As with external objects, so with human actions; amidst their infinite approximations and affinities, they are separated by circumstances of never-ending diversity. History may furnish her striking correspondences, Biography her splendid parallels, Rome may in certain cases appear but the mirror of Athens, England of Rome,–and yet, after all, no character can be cited, no great transaction, no revolution of ‘high-viced cities,’ no catastrophe of nations, which, in the midst of its resemblances to distant correspondences in other ages, docs not include features of abundant distinction and individualizing characteristics, so many and so important, as to yield its own peculiar matter for philosophical meditation and its own separate moral. Rare is the case in history, or (to speak with suitable boldness) there is none, which does not involve circumstances capable to a learned eye, without any external aid from chronology, of referring it to its own age.
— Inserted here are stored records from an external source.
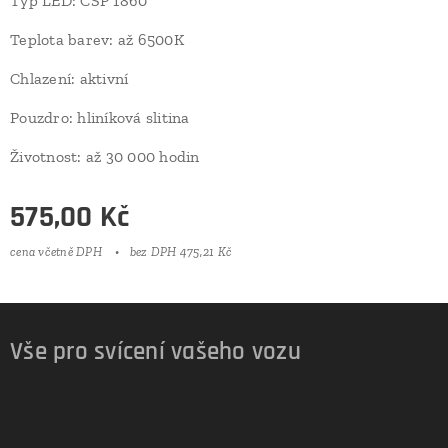
Typ LED: CSP 1860
Teplota barev: až 6500K
Chlazení: aktivní
Pouzdro: hliníková slitina
Životnost: až 30 000 hodin
575,00
Kč
cena včetně DPH
bez DPH 475,21 Kč
Vše pro svícení vašeho vozu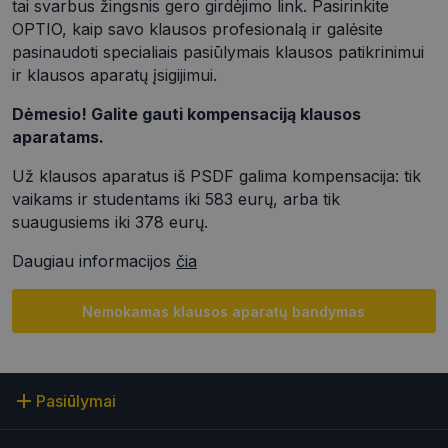
tai svarbus žingsnis gero girdėjimo link. Pasirinkite
OPTIO, kaip savo klausos profesionalą ir galėsite
pasinaudoti specialiais pasiūlymais klausos patikrinimui
Teikėjas
/
Pavadinimas
Galiojimas
Apra
Domenas
ir klausos aparatų įsigijimui.
ttcsid_CQD2CAJC77UBT08QOVGG
.optio.lt
2 mėnesiai
4 savaitės
Dėmesio! Galite gauti kompensaciją klausos
aparatams.
ttcsid
.optio.lt
2 mėnesiai
4 savaitės
Už klausos aparatus iš PSDF galima kompensacija: tik
Teikėjas
/
Pavadinimas
Galiojimas
Aprašymas
Domenas
vaikams ir studentams iki 583 eurų, arba tik
suaugusiems iki 378 eurų.
test_cookie
15 minutę
Šį slapuką
Google LLC
nustato
.doubleclick.net
„DoubleClick“
Daugiau informacijos
čia
Teikėjas
/
(priklauso
Pavadinimas
Galiojimas
Aprašymas
Domenas
„Google“), kad
nustatytų, ar
_ga
1 metai 1
Šis slapuko
Google
svetainės
Nemokamas klausos aparatų bandymas
mėnuo
pavadinimas
LLC
lankytojo
susietas su
.optio.lt
naršyklė
„Google
palaiko
Universal
slapukus.
Analytics“ - tai
reikšmingas
IDE
1 metai
Šį slapuką
Google LLC
Pasiūlymai
„Google“
nustato
.doubleclick.net
dažniausiai
„Doubleclick“ ir
naudojamos
jis pateikia
analizės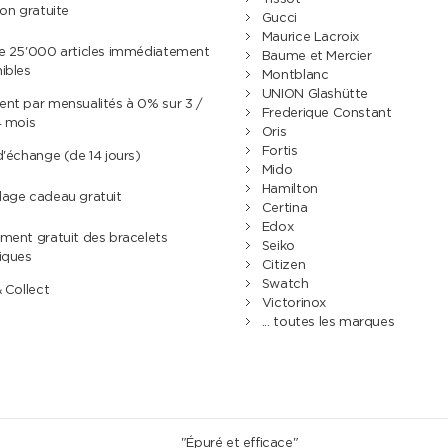
son gratuite
Gucci
Maurice Lacroix
de 25'000 articles immédiatement
Baume et Mercier
ibles
Montblanc
UNION Glashütte
nt par mensualités à 0% sur 3 /
Frederique Constant
4 mois
Oris
Fortis
d'échange (de 14 jours)
Mido
Hamilton
lage cadeau gratuit
Certina
Edox
ment gratuit des bracelets
Seiko
iques
Citizen
Swatch
& Collect
Victorinox
... toutes les marques
"Épuré et efficace"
The doctrine of Leibnitz, on the grounds of individuality in the objects of sense, may, in fact, be profitably extended to all the great political actions of mankind. Many pass, in a popular sense, for pure transcripts or duplicates of similar cases in past times; but, accurately speaking, none are such truly and substantially. Neither are the differences, by which they are severally marked and featured, interesting only to the curiosity or to the spirit of minute research. All public acts in the degree in which they are great and comprehensive, are steeped in living feelings, and saturated with the spirit of their own age; and the features of their individuality, that is, the circumstances which chiefly distinguish them from their nearest parallels in other times, and chiefly prevent them from lapsing into blank repetitions of the same identical case, are generally the very cardinal points, the organs, and the depositories which lodge whatever best expresses the temper and tendencies of the age to which they belong. So far are these special points of distinction from being slight or trivial, that in them par excellence is gathered and concentrated, whatever a political philosopher would be best pleased to insulate and to converge within his field of view.